[Exercices écrits]
(a) Recopiez fidèlement le passage de la critique d'Ariane à Naxos qui commence par « Douze ans après » et se poursuit jusqu'à « de l’Opéra Bastille. ».
(b) Prolongez la critique d'Ariane à Naxos au-delà de sa dernière phrase.

[Extrait à lire]
══════════════════════════════

Douze ans après sa création au Palais Garnier, la mise en scène de Laurent Pelly pour Ariane à Naxos tient bien la route. Une direction d’acteurs au cordeau rythme un théâtre aux articulations affûtées et aux personnages soigneusement croqués, tandis que les décors de Chantal Thomas – de la froide maison d’architecte (Prologue) au chantier squatté (Opéra), qui se font écho non sans humour – se jouent des saisons comme des clins d’œil, et s’accordent d’ailleurs agréablement à l’espace de l’Opéra Bastille.

Pour cette troisième reprise, le couple mythologique Ariane/Bacchus affiche une hétérogénéité qui sert le regard distancié que la production pose sur leur grande scène finale. Car le somptueux duo d’amour aménagé par Hofmannsthal est aussi un grandiose quiproquo : Ariane prend Bacchus pour Thésée (puis pour Hermès), Bacchus la confond avec Circé… et jamais leur vue ne se dessille – elle se noie au contraire dans leur extase. Cette rencontre faussée vient également ici des présences radicalement divergentes des deux interprètes. L’Ariane de Karita Mattila, mi-sauvageonne égarée, mi-bonne fille terrienne, déploie une exaltation désinhibée qui la rapproche parfois d’une Elektra ; quelques intonations un peu hautes n’empêchent pas de goûter son chant franc et solaire, enrichi d’un medium profond. Face à elle, Klaus Florian Vogt est, comme toujours, un mystère impénétrable à l’analyse : son legato paraît tour à tout hiératique ou prosaïque, son égalité de ton semble pure inexpressivité, l’aisance et la clarté du chant convoquent l’ange plus que le héros. Il n’empêche : de leur rencontre improbable muée en choc fertile découle un Acte d’opéra admirablement nourri de l’intérieur par ses propres contradictions et qui, pour une fois, n’affiche aucune déperdition de rythme ou de proportions par rapport au Prologue.

══════════════════════════════

[Documents fournis]
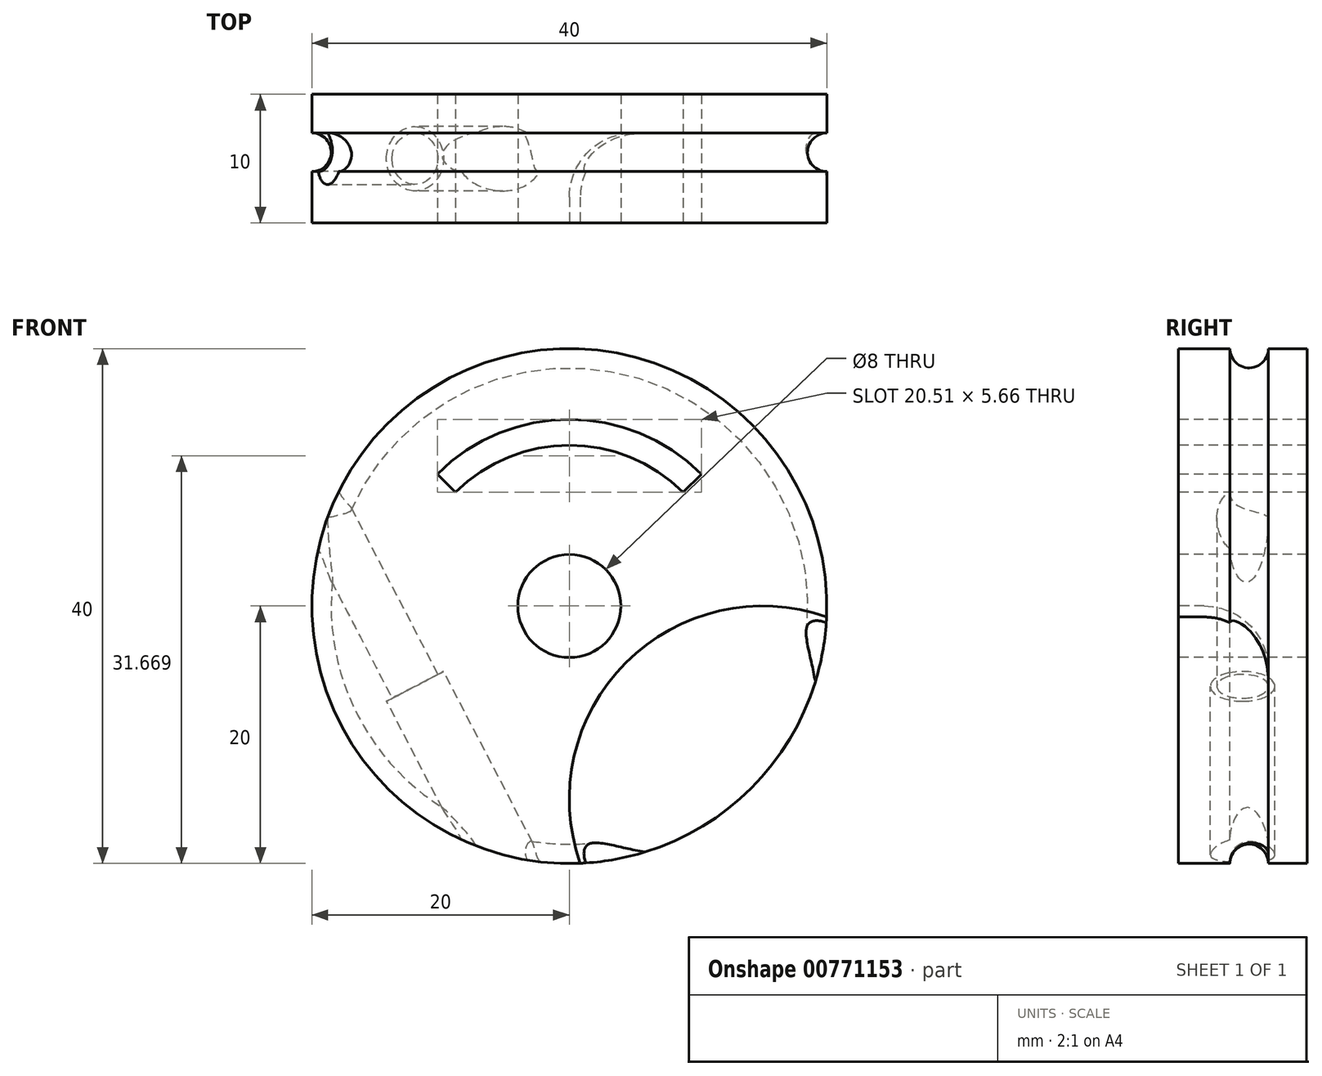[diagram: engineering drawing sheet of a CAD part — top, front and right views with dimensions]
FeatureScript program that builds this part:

══════════════════════════════

[Exercices corrigés]
(a)
Douze ans après sa création au Palais Garnier, la mise en scène de Laurent Pelly pour Ariane à Naxos tient bien la route. Une direction d’acteurs au cordeau rythme un théâtre aux articulations affûtées et aux personnages soigneusement croqués, tandis que les décors de Chantal Thomas – de la froide maison d’architecte (Prologue) au chantier squatté (Opéra), qui se font écho non sans humour – se jouent des saisons comme des clins d’œil, et s’accordent d’ailleurs agréablement à l’espace de l’Opéra Bastille.

(b)
Le reste de la distribution est un sans-faute, jusque dans les plus petits rôles. Les Comédiens italiens, notamment l’Arlequin pétillant d’Edwin Crossley-Mercer, sont menés par le bout du nez par Elena Mosuc (en remplacement de Daniela Fally les 22 et 27 janvier) qui, passé un Prologue plus timide, assume crânement la Zerbinette délurée dessinée jadis par Laurent Pelly pour Natalie Dessay. Maître de musique paternel de Martin Gantner, Majordome détaché de Franz Grundheber, et par-dessus tout l’exceptionnel Compositeur de Sophie Koch : sachant saupoudrer son personnage de naïveté adolescente, de fougue juvénile et d’exaltation artistique, et le tout, d’un chant généreux, sain et éloquent. La direction de Michael Schonwandt semble, pendant le Prologue, parfois prudente, avare de reliefs et de surprises ; mais elle tient une soirée de belle eau, fignolant la miniature enjouée au milieu du grand horizon. On recommande le voyage à Naxos.

C.C.

Voir notre édition d’Ariane à Naxos : L’Avant-Scène Opéra n° 282 (septembre 2014)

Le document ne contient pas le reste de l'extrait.